### Exercise brief:
Reproduce the listing in full, exactly as written, but without images.

### Provided records:
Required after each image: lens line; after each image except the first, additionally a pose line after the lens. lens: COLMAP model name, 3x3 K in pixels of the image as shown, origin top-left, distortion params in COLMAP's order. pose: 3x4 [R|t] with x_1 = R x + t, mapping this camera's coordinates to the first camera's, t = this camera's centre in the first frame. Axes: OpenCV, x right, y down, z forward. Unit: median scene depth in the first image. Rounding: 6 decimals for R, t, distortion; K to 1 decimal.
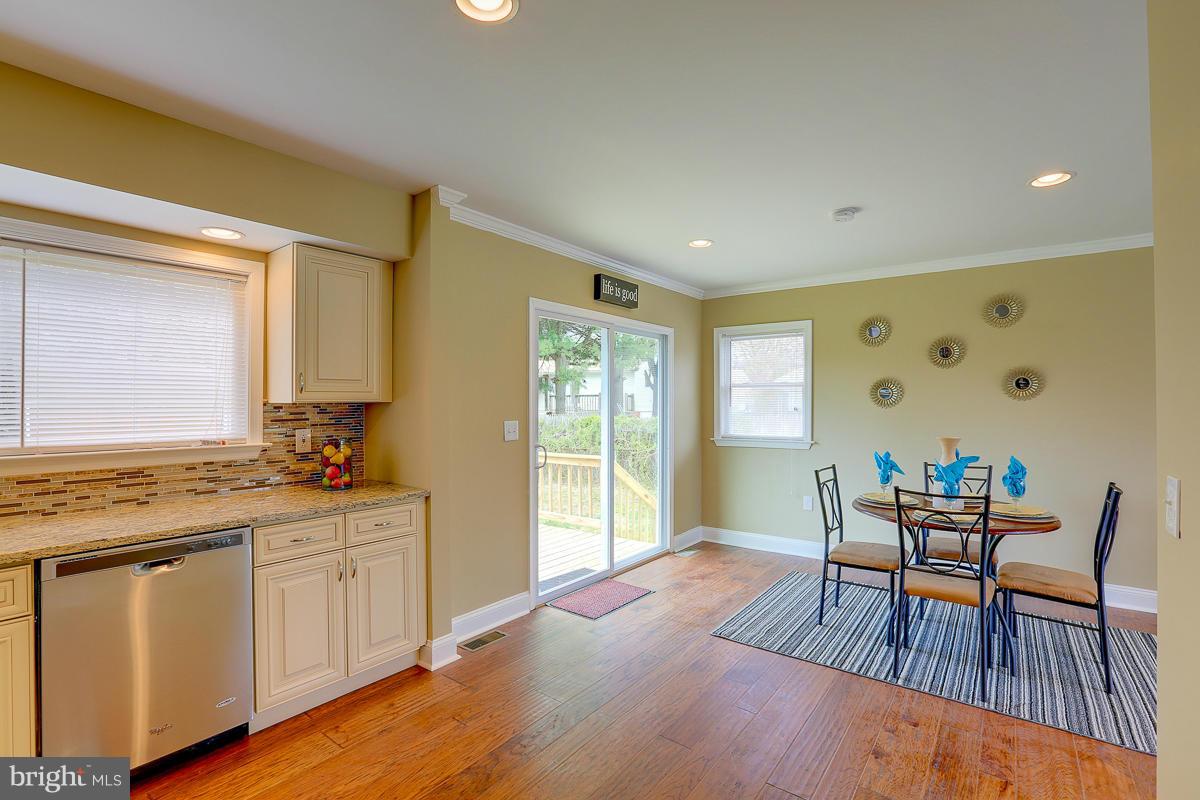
lens RADIAL K [[546.2, 0, 592.7], [0, 546.2, 400.6], [0, 0, 1]] dist [-0.053254, 0.016737]
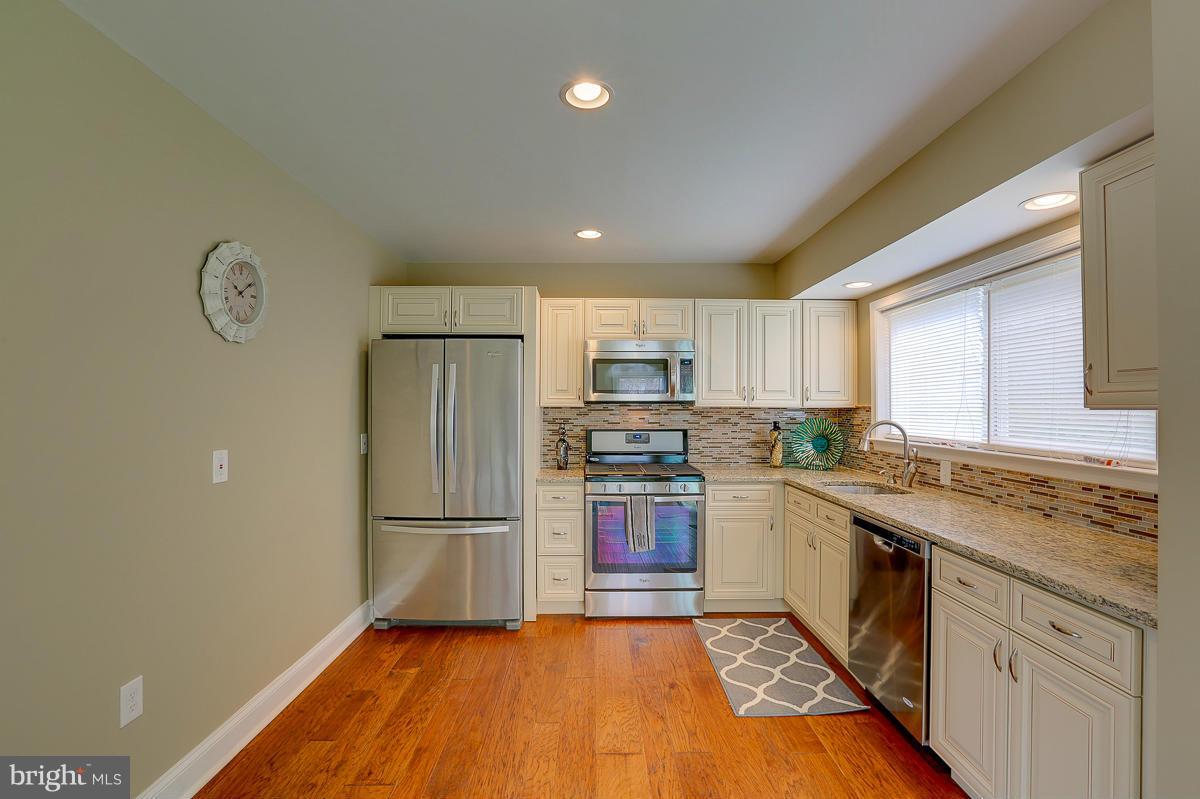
lens RADIAL K [[543.1, 0, 600.0], [0, 543.1, 399.5], [0, 0, 1]] dist [-0.064876, 0.025040]
pose [[-0.782248, -0.005770, -0.622941, 0.304155], [0.000356, 0.999953, -0.009709, -0.002873], [0.622967, -0.007817, -0.782209, 1.057666]]
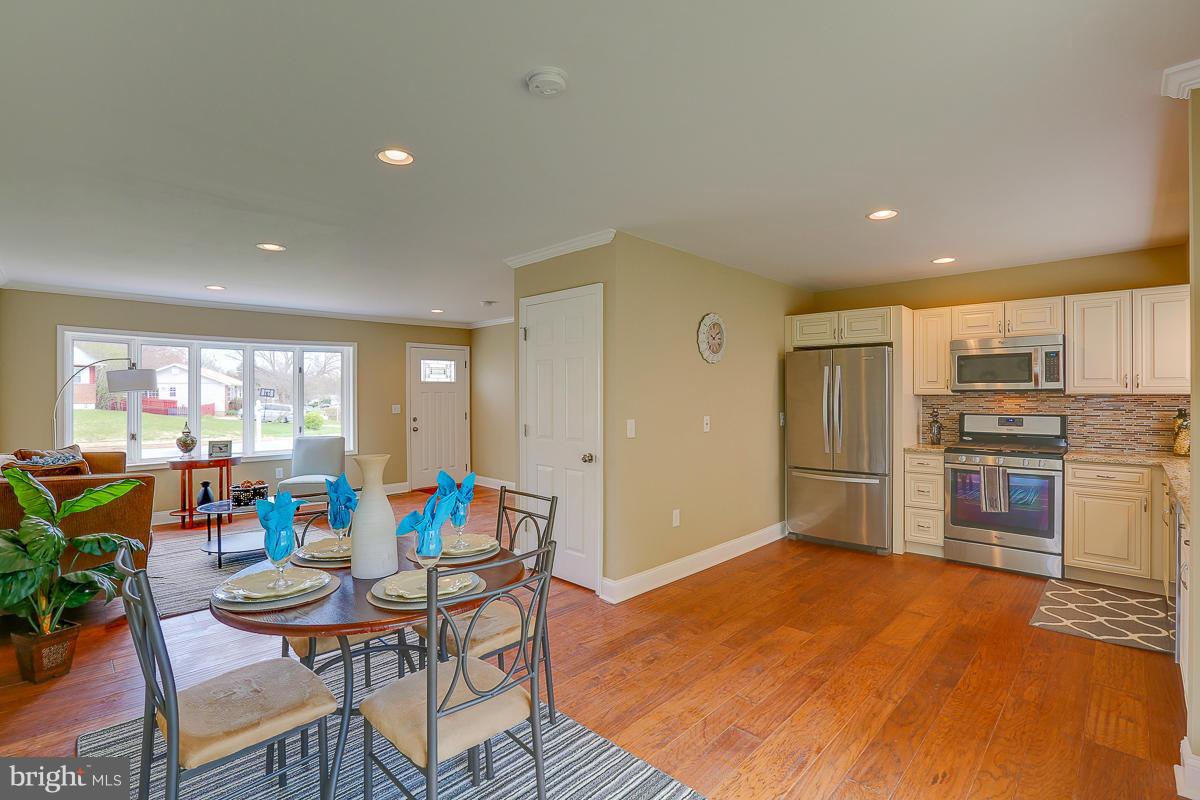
lens RADIAL K [[554.8, 0, 598.1], [0, 554.8, 394.9], [0, 0, 1]] dist [-0.064867, 0.022927]
pose [[-0.993364, 0.005363, 0.114886, 0.386515], [0.005256, 0.999985, -0.001237, -0.000302], [-0.114891, -0.000625, -0.993378, 1.774775]]
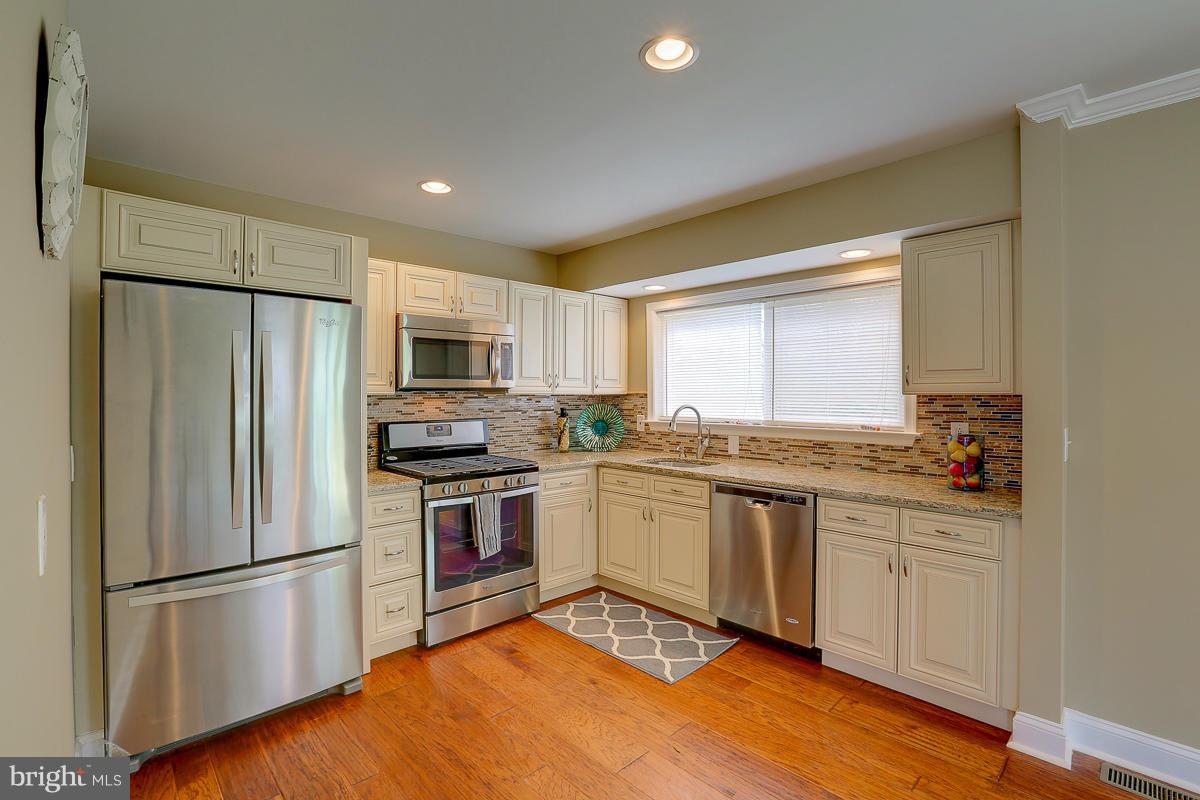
lens RADIAL K [[543.1, 0, 600.0], [0, 543.1, 400.0], [0, 0, 1]] dist [-0.064876, 0.025040]
pose [[-0.149923, 0.015615, -0.988574, 0.514130], [0.002958, 0.999878, 0.015345, -0.003224], [0.988693, -0.000623, -0.149951, 0.539007]]
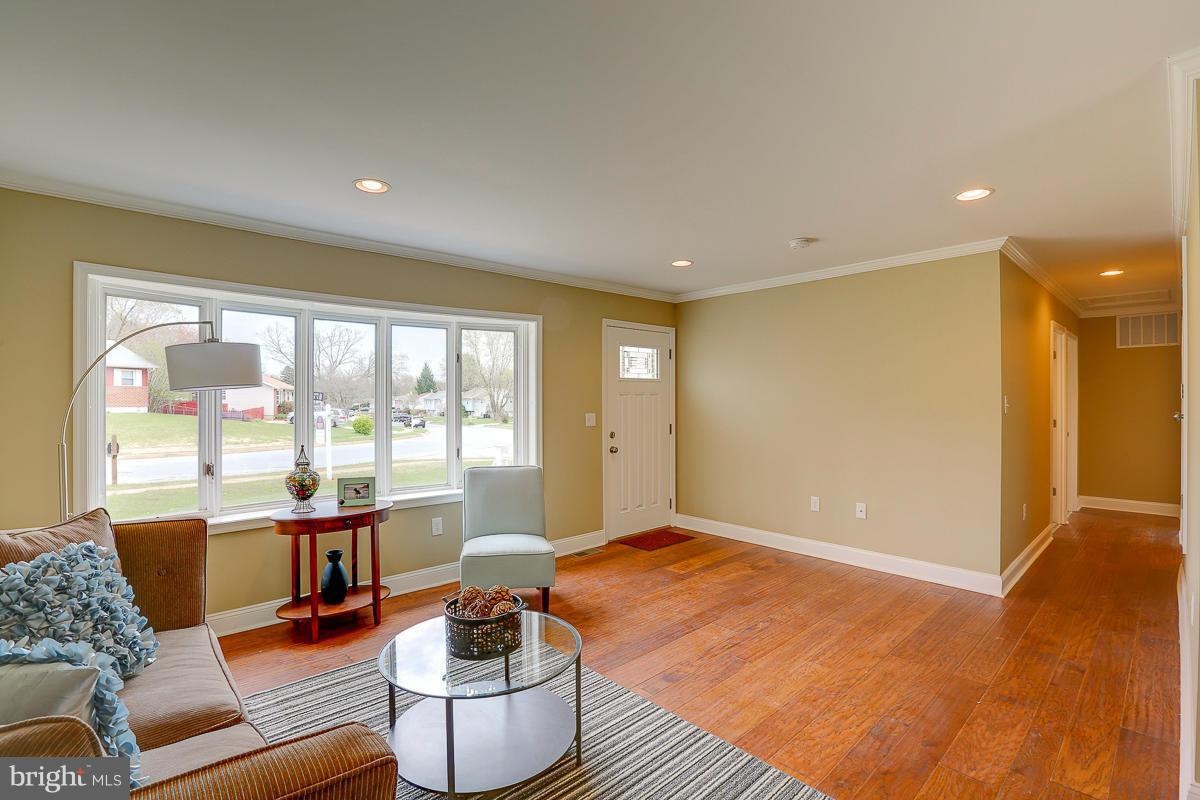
lens RADIAL K [[546.2, 0, 592.7], [0, 546.2, 400.6], [0, 0, 1]] dist [-0.053254, 0.016737]
pose [[-0.984957, 0.001846, 0.172792, 1.401032], [0.001975, 0.999998, 0.000579, -0.001648], [-0.172790, 0.000911, -0.984958, 0.912856]]
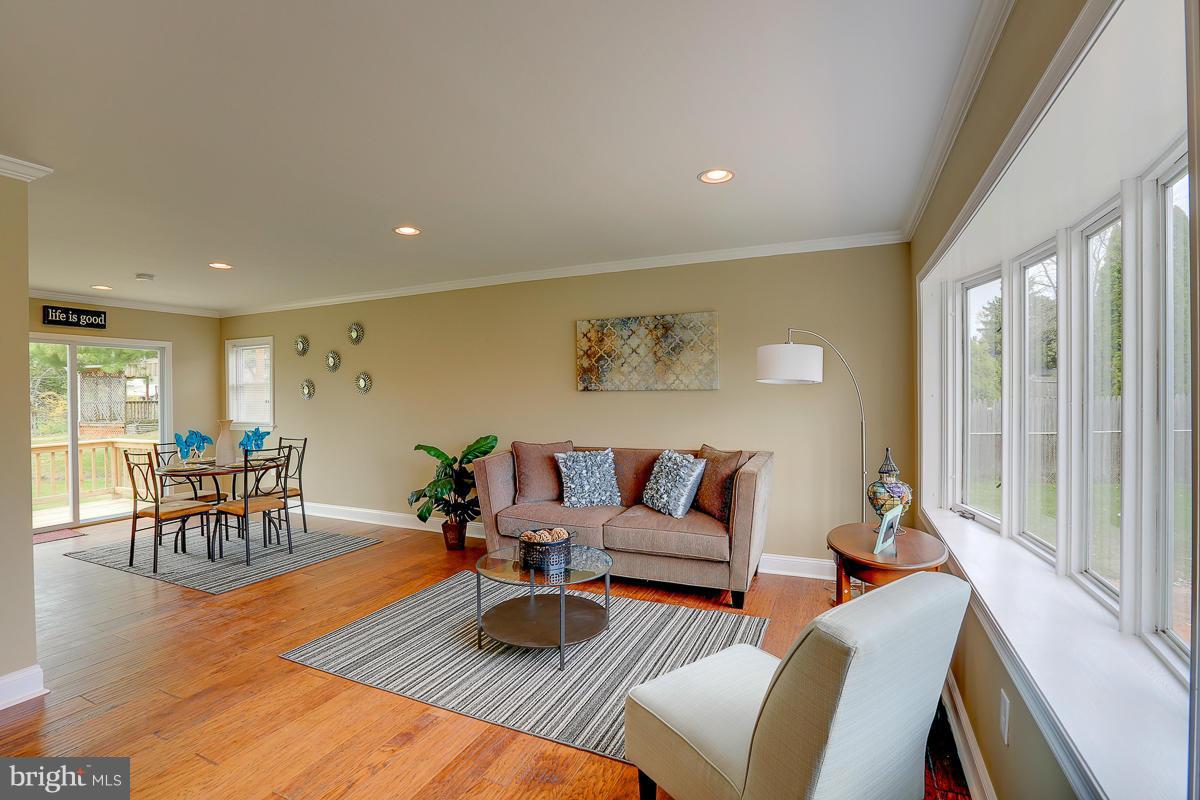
lens RADIAL K [[543.1, 0, 600.0], [0, 543.1, 400.0], [0, 0, 1]] dist [-0.064876, 0.025040]
pose [[0.971310, -0.013062, 0.237457, 1.533167], [0.009299, 0.999813, 0.016958, -0.007125], [-0.237635, -0.014263, 0.971250, -0.870222]]
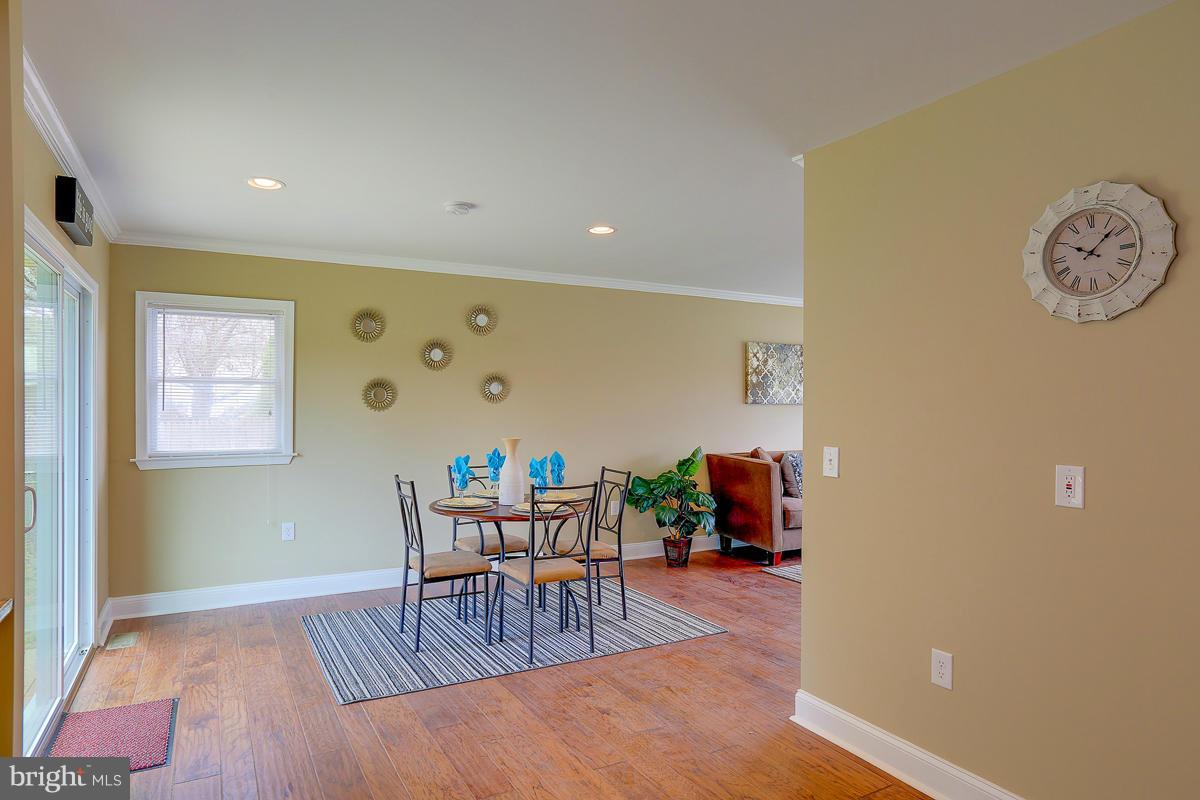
lens RADIAL K [[707.3, 0, 595.7], [0, 707.3, 409.0], [0, 0, 1]] dist [-0.032117, 0.000410]
pose [[0.390693, -0.004049, 0.920512, -0.649094], [-0.007751, 0.999940, 0.007688, -0.002899], [-0.920488, -0.010138, 0.390638, 0.317286]]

### Output for this exercise:
Required after each image: lens line; after each image except the first, additionally a pose line after the lens. lens: COLMAP model name, 3x3 K in pixels of the image as shown, origin top-left, distortion params in COLMAP's order. pose: 3x4 [R|t] with x_1 = R x + t, mapping this camera's coordinates to the first camera's, t = this camera's centre in the first frame. Axes: OpenCV, x right, y down, z forward. Unit: median scene depth in the first image. Rounding: 6 decimals for R, t, distortion; K to 1 decimal.
lens RADIAL K [[546.2, 0, 592.7], [0, 546.2, 400.6], [0, 0, 1]] dist [-0.053254, 0.016737]
lens RADIAL K [[543.1, 0, 600.0], [0, 543.1, 399.5], [0, 0, 1]] dist [-0.064876, 0.025040]
pose [[-0.782248, -0.005770, -0.622941, 0.304155], [0.000356, 0.999953, -0.009709, -0.002873], [0.622967, -0.007817, -0.782209, 1.057666]]
lens RADIAL K [[554.8, 0, 598.1], [0, 554.8, 394.9], [0, 0, 1]] dist [-0.064867, 0.022927]
pose [[-0.993364, 0.005363, 0.114886, 0.386515], [0.005256, 0.999985, -0.001237, -0.000302], [-0.114891, -0.000625, -0.993378, 1.774775]]
lens RADIAL K [[543.1, 0, 600.0], [0, 543.1, 400.0], [0, 0, 1]] dist [-0.064876, 0.025040]
pose [[-0.149923, 0.015615, -0.988574, 0.514130], [0.002958, 0.999878, 0.015345, -0.003224], [0.988693, -0.000623, -0.149951, 0.539007]]
lens RADIAL K [[546.2, 0, 592.7], [0, 546.2, 400.6], [0, 0, 1]] dist [-0.053254, 0.016737]
pose [[-0.984957, 0.001846, 0.172792, 1.401032], [0.001975, 0.999998, 0.000579, -0.001648], [-0.172790, 0.000911, -0.984958, 0.912856]]
lens RADIAL K [[543.1, 0, 600.0], [0, 543.1, 400.0], [0, 0, 1]] dist [-0.064876, 0.025040]
pose [[0.971310, -0.013062, 0.237457, 1.533167], [0.009299, 0.999813, 0.016958, -0.007125], [-0.237635, -0.014263, 0.971250, -0.870222]]
lens RADIAL K [[707.3, 0, 595.7], [0, 707.3, 409.0], [0, 0, 1]] dist [-0.032117, 0.000410]
pose [[0.390693, -0.004049, 0.920512, -0.649094], [-0.007751, 0.999940, 0.007688, -0.002899], [-0.920488, -0.010138, 0.390638, 0.317286]]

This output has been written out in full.